TASK TO CARRY OUT
Say, as a bare number, how many lines of the listing contain "name".

##############################

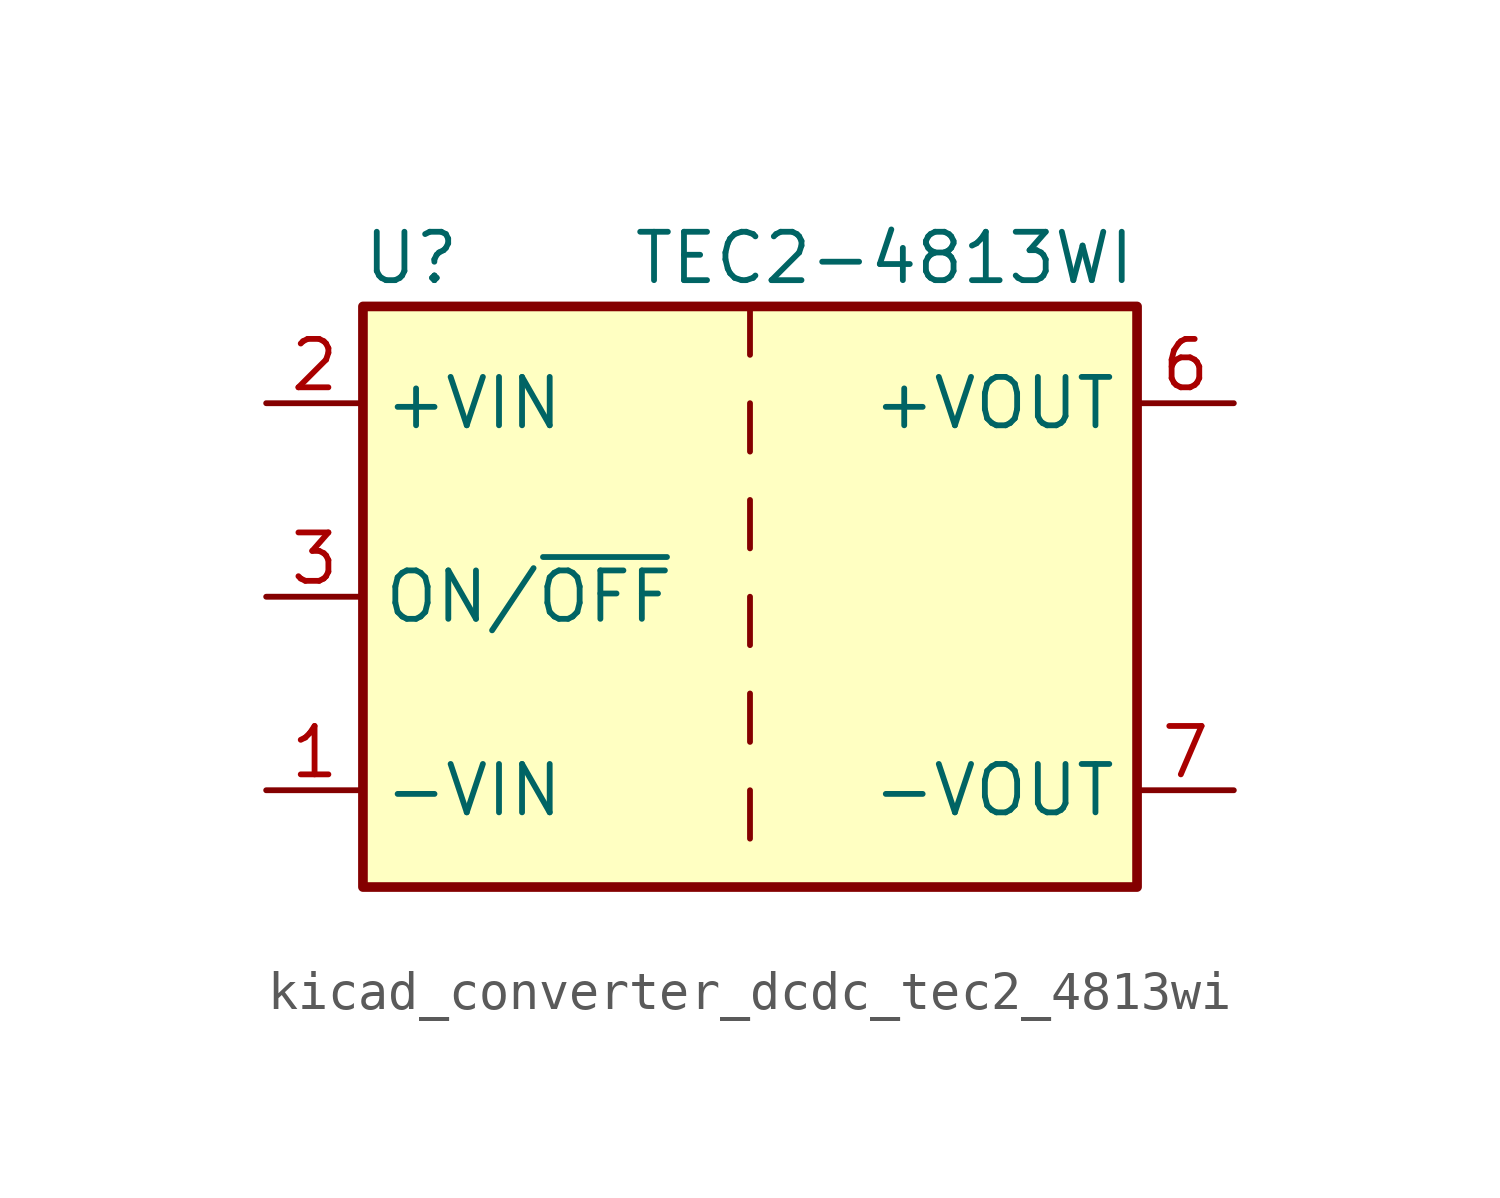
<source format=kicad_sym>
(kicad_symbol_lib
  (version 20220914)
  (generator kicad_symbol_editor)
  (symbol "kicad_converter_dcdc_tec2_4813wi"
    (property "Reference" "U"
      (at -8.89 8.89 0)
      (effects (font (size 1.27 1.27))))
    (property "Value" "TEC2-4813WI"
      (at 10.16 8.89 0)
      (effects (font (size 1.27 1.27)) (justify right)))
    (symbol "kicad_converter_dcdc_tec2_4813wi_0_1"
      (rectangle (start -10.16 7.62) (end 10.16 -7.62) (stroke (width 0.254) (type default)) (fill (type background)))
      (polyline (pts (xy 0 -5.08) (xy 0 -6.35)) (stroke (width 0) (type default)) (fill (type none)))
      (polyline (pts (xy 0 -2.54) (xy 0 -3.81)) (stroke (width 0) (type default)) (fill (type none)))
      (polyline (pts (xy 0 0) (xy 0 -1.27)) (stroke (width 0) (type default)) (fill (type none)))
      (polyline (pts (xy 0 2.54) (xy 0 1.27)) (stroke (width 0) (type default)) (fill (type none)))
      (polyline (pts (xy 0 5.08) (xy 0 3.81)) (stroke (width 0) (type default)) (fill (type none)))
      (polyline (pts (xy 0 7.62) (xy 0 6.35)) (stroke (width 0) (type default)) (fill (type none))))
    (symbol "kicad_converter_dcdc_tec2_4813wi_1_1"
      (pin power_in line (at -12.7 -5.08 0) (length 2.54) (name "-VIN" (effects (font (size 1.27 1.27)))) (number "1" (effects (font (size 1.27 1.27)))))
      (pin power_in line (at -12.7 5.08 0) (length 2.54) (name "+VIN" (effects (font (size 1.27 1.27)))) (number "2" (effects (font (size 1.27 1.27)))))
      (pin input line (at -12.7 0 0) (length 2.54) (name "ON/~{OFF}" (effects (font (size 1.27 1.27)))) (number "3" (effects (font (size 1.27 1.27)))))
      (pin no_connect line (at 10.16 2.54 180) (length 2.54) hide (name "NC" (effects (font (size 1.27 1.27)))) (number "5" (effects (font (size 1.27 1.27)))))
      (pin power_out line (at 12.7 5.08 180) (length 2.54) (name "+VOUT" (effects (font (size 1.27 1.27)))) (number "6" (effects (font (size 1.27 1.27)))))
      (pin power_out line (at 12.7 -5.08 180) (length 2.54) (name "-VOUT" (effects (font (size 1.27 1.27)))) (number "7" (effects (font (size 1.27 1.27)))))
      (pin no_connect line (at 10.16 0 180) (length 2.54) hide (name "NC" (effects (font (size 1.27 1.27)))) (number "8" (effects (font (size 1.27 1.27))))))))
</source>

##############################

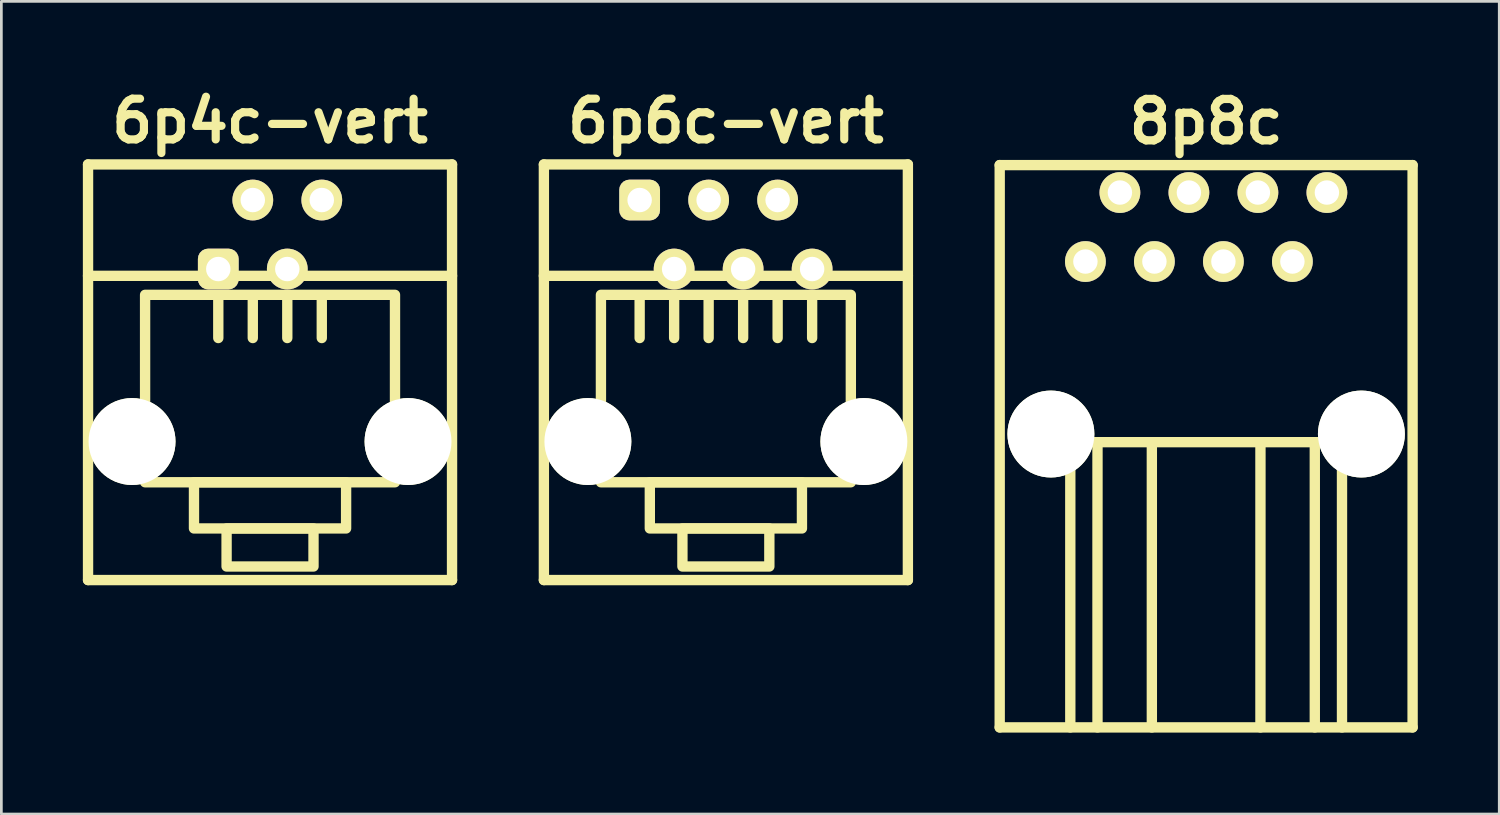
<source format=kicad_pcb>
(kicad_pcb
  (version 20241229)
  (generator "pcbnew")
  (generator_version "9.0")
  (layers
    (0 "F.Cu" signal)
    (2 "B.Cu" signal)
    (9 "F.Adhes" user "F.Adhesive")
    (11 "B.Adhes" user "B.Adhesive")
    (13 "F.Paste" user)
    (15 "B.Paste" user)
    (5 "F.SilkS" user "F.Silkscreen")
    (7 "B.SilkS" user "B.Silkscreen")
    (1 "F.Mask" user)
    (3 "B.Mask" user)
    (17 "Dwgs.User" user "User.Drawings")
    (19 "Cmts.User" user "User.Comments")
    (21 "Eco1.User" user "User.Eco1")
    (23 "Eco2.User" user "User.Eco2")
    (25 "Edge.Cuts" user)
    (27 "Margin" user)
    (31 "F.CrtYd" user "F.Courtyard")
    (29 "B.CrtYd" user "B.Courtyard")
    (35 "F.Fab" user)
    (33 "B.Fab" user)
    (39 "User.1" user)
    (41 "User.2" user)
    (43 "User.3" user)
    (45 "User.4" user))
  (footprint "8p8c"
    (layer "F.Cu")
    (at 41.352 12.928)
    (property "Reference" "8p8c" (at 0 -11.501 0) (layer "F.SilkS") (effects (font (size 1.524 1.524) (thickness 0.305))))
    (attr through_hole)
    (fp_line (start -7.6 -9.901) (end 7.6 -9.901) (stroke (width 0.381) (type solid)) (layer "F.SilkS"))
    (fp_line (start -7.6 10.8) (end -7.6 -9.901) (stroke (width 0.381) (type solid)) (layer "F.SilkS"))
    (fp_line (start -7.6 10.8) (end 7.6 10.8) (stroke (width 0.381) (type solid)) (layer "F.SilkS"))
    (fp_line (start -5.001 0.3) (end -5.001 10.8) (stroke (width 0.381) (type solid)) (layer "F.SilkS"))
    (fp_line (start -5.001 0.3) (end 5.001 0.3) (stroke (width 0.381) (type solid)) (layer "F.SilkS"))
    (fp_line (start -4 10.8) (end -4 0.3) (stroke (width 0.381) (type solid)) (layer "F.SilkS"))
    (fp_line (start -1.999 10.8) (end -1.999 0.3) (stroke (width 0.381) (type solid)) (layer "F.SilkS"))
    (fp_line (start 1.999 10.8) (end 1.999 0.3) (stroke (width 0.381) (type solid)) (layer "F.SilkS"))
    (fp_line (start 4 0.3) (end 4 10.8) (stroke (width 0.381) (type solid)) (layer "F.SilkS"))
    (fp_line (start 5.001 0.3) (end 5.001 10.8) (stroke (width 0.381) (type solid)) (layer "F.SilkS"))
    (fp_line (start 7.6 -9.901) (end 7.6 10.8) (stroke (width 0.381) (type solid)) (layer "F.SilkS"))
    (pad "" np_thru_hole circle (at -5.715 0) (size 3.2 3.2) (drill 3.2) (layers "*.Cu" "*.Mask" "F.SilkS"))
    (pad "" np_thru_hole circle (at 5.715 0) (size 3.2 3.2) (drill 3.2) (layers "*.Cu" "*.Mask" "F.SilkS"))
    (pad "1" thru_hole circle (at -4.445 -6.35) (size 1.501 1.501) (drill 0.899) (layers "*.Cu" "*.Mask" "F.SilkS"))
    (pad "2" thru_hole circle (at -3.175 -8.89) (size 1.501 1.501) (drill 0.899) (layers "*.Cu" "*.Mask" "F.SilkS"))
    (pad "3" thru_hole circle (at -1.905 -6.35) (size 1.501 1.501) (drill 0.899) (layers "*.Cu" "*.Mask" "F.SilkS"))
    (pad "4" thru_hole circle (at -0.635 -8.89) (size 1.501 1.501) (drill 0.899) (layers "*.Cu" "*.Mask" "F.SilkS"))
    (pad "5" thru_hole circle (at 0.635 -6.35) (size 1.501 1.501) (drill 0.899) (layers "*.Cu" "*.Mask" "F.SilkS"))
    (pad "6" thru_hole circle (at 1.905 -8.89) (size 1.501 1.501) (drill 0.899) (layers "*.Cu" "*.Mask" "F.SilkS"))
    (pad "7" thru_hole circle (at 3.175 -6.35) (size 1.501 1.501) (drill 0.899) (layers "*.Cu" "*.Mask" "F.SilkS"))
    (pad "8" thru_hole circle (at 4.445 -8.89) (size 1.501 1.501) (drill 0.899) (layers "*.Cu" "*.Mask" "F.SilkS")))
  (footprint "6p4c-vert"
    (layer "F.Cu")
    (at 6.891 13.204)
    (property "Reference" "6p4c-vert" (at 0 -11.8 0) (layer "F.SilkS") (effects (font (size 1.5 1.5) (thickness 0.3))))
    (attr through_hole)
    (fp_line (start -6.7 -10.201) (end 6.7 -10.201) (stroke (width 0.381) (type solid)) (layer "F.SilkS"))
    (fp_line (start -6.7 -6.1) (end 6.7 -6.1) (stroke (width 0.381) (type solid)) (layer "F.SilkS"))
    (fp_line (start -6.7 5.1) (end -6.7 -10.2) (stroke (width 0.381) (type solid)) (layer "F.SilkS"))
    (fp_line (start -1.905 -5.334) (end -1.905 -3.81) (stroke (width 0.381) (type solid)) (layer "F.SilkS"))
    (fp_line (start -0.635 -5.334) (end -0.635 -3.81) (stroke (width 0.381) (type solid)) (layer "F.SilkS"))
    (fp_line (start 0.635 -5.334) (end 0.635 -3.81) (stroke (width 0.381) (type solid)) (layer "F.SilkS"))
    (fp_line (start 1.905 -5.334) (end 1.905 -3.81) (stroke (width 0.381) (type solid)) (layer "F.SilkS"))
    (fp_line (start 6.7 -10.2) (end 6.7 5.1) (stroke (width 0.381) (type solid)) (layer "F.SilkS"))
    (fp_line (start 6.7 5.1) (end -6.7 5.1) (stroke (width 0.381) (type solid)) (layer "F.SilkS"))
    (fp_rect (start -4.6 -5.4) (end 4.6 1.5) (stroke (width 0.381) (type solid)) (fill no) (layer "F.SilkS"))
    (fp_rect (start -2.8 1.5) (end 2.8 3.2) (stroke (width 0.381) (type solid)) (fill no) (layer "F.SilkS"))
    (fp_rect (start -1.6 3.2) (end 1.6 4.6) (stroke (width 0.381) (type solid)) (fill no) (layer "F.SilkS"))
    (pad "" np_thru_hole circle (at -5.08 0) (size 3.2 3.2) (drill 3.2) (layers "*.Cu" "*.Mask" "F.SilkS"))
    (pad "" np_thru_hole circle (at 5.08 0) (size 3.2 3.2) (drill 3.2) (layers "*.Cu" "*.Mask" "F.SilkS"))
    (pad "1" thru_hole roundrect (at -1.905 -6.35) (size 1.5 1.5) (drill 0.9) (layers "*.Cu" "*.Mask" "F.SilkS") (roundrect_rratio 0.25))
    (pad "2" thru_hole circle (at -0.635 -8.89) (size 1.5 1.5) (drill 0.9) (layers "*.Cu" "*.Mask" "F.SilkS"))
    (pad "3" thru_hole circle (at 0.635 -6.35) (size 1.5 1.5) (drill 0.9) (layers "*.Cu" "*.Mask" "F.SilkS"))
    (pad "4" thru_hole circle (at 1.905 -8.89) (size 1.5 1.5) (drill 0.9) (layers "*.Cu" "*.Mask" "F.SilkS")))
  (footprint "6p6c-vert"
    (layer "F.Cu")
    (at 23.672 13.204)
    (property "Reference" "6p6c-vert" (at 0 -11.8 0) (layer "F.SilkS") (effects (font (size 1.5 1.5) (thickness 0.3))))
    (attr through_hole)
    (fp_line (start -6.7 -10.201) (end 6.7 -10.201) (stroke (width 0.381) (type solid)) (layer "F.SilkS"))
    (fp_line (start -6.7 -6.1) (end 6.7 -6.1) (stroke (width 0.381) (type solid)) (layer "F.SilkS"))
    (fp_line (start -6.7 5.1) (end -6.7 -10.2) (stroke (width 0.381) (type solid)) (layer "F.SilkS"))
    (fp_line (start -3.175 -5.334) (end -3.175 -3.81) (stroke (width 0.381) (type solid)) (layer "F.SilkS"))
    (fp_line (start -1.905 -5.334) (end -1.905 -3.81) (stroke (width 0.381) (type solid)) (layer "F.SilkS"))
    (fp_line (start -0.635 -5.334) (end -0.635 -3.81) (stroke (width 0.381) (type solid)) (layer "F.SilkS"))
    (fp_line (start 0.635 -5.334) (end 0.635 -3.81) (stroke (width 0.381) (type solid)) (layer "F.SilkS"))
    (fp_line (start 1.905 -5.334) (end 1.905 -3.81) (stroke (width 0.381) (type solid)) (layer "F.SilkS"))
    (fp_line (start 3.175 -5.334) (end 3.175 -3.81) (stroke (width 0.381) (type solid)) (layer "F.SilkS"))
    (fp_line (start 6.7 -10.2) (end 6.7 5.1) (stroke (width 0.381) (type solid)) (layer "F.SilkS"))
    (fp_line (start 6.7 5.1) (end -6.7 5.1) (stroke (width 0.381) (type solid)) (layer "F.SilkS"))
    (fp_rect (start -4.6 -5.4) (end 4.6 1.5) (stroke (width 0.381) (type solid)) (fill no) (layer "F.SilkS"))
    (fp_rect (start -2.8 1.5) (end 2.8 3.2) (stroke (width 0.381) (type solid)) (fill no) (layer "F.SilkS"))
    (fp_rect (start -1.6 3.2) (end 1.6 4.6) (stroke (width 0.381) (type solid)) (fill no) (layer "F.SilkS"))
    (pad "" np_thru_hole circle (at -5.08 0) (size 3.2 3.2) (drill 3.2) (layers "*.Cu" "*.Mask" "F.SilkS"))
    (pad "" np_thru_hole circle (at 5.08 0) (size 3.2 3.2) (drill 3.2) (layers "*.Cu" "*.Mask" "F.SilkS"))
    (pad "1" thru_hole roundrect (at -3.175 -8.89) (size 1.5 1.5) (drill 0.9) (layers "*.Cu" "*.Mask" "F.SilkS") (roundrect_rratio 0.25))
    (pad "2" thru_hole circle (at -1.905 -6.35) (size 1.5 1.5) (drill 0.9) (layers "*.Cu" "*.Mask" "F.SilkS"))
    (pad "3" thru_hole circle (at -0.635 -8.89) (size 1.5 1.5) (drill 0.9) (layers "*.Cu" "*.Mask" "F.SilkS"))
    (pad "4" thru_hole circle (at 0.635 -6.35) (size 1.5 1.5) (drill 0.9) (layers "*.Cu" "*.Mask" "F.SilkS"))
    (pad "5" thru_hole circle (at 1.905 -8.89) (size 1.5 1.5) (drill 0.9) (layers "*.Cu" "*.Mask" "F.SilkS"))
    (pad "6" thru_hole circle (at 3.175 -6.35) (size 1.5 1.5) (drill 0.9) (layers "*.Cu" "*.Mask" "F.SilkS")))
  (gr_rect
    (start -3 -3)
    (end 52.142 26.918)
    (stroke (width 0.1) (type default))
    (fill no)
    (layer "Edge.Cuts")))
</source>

##############################

EXERCISE RESPONSE
7